Minus the Error: Testing for Positive Selection in the Presence of Residual Alignment Errors

Positive selection is an evolutionary process which increases the frequency of advantageous mutations because they confer a fitness benefit. Inferring the past action of positive selection on protein-coding sequences is fundamental for deciphering phenotypic diversity and the emergence of novel traits. With the advent of genome-wide comparative genomic datasets, researchers can analyze selection not only at the level of individual genes but also globally, delivering systems-level insights into evolutionary dynamics. However, genome-scale datasets are generated with automated pipelines and imperfect curation that does not eliminate all sequencing, annotation, and alignment errors. Positive selection inference methods are highly sensitive to such errors. We present BUSTED-E: a method designed to detect positive selection for amino acid diversification while concurrently identifying some alignment errors. This method builds on the flexible branch-site random effects model (BUSTED) for fitting distributions of dN/dS, with a critical modification: it incorporates an “error-sink” component to represent an abiological evolutionary regime.
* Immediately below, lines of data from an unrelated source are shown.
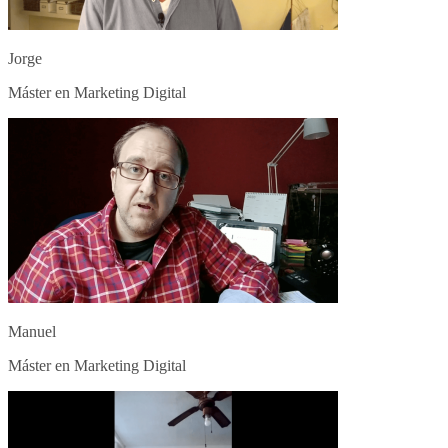
Jorge
Máster en Marketing Digital
Manuel
Máster en Marketing Digital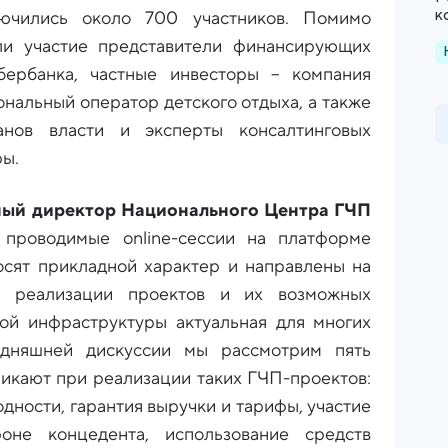
к
лючились около 700 участников. Помимо
ли участие представители финансирующих
бербанка, частные инвесторы – компания
нальный оператор детского отдыха, а также
анов власти и эксперты консалтинговых
ры.
ный директор Национального Центра ГЧП
проводимые online-сессии на платформе
ят прикладной характер и направлены на
в реализации проектов и их возможных
ой инфраструктуры актуальная для многих
одняшней дискуссии мы рассмотрим пять
никают при реализации таких ГЧП-проектов:
дности, гарантия выручки и тарифы, участие
оне концедента, использование средств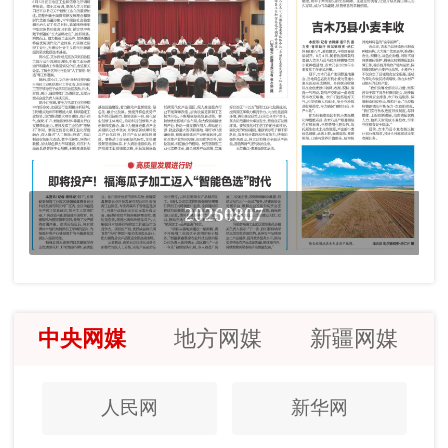
20260807
中央网媒
地方网媒
新疆网媒
人民网
新华网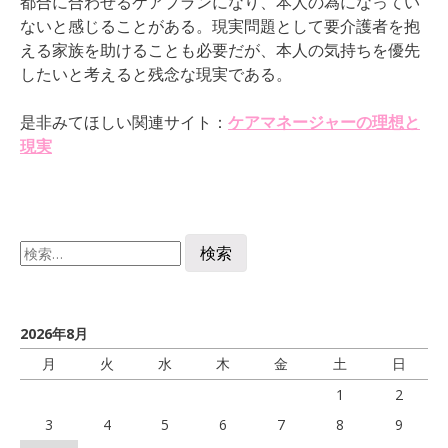
都合に合わせるケアプランになり、本人の為になってい
ないと感じることがある。現実問題として要介護者を抱
える家族を助けることも必要だが、本人の気持ちを優先
したいと考えると残念な現実である。
是非みてほしい関連サイト：
ケアマネージャーの理想と
現実
検
索:
2026年8月
月
火
水
木
金
土
日
1
2
3
4
5
6
7
8
9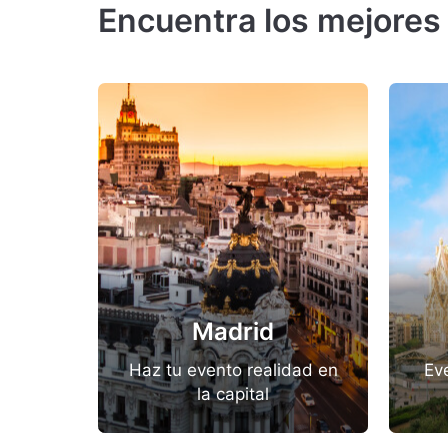
Encuentra los mejores
Madrid
Haz tu evento realidad en
Ev
la capital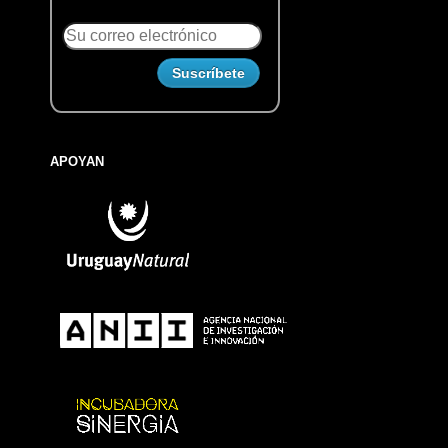
APOYAN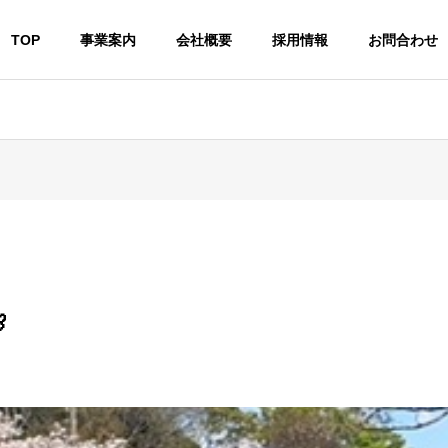
TOP
事業案内
会社概要
採用情報
お問合わせ
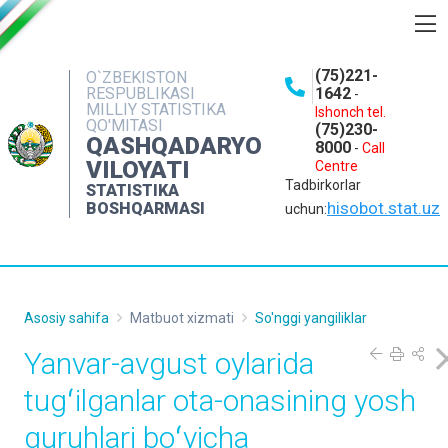
BOSHQARMA HAQIDA
(75)221-
O`ZBEKISTON
RESPUBLIKASI
1642
-
OCHIQ MA'LUMOTLAR
MILLIY STATISTIKA
Ishonch tel.
QO'MITASI
(75)230-
NASHRLAR
QASHQADARYO
8000
-
Call
VILOYATI
Centre
INTERAKTIV XIZMATLAR
Tadbirkorlar
STATISTIKA
MATBUOT XIZMATI
hisobot.stat.uz
BOSHQARMASI
uchun:
MUROJAATLAR
KONTAKTLAR
Asosiy sahifa
Matbuot xizmati
So'nggi yangiliklar
Yanvar-avgust oylarida
tugʻilganlar ota-onasining yosh
guruhlari boʻyicha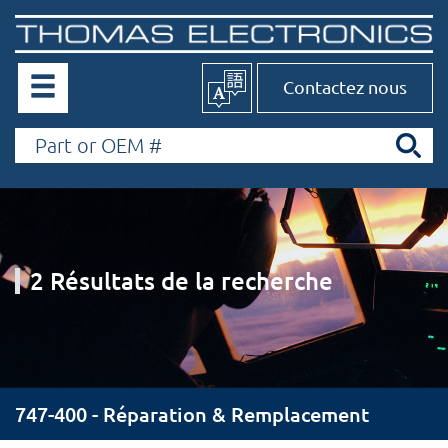
Contactez nous
2 Résultats de la recherche
747-400 - Réparation & Remplacement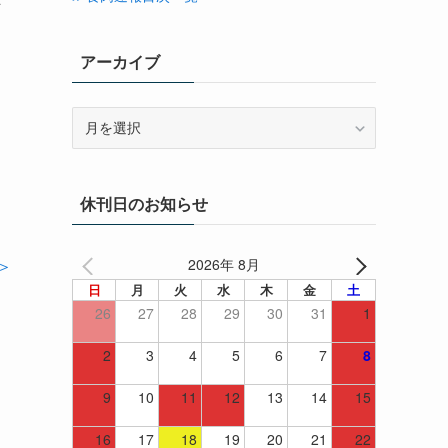
マ
アーカイブ
ア
ー
カ
イ
休刊日のお知らせ
ブ
2026年 8月
＞
日
月
火
水
木
金
土
26
27
28
29
30
31
1
2
3
4
5
6
7
8
9
10
11
12
13
14
15
16
17
18
19
20
21
22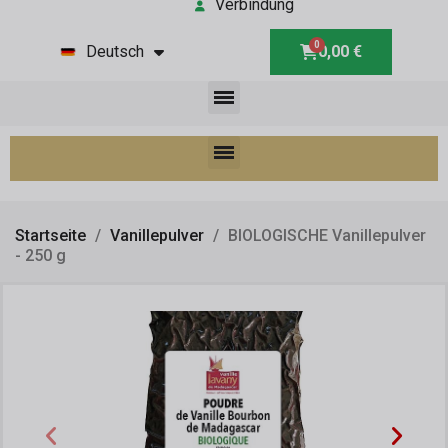
Verbindung
Deutsch
0,00 €
Startseite
Vanillepulver
BIOLOGISCHE Vanillepulver
- 250 g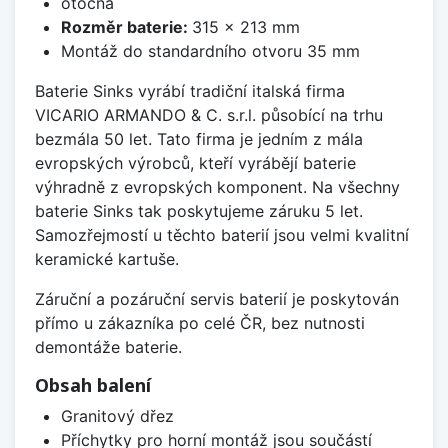
otočná
Rozměr baterie:
315 x 213 mm
Montáž do standardního otvoru 35 mm
Baterie Sinks vyrábí tradiční italská firma
VICARIO ARMANDO & C. s.r.l. působící na trhu
bezmála 50 let. Tato firma je jedním z mála
evropských výrobců, kteří vyrábějí baterie
výhradně z evropských komponent. Na všechny
baterie Sinks tak poskytujeme záruku 5 let.
Samozřejmostí u těchto baterií jsou velmi kvalitní
keramické kartuše.
Záruční a pozáruční servis baterií je poskytován
přímo u zákazníka po celé ČR, bez nutnosti
demontáže baterie.
Obsah balení
Granitový dřez
Příchytky pro horní montáž jsou součástí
Using several genome-scale biological datasets that were extensively filtered using state-of-the art automated alignment tools, we show that BUSTED-E identifies pervasive residual alignment errors, produces more realistic estimates of positive selection, reduces bias, and improves biological interpretation. The BUSTED-E model promises to be a more stringent filter to identify positive selection in genome-wide contexts, thus enabling further characterization and validation of the most biologically relevant cases.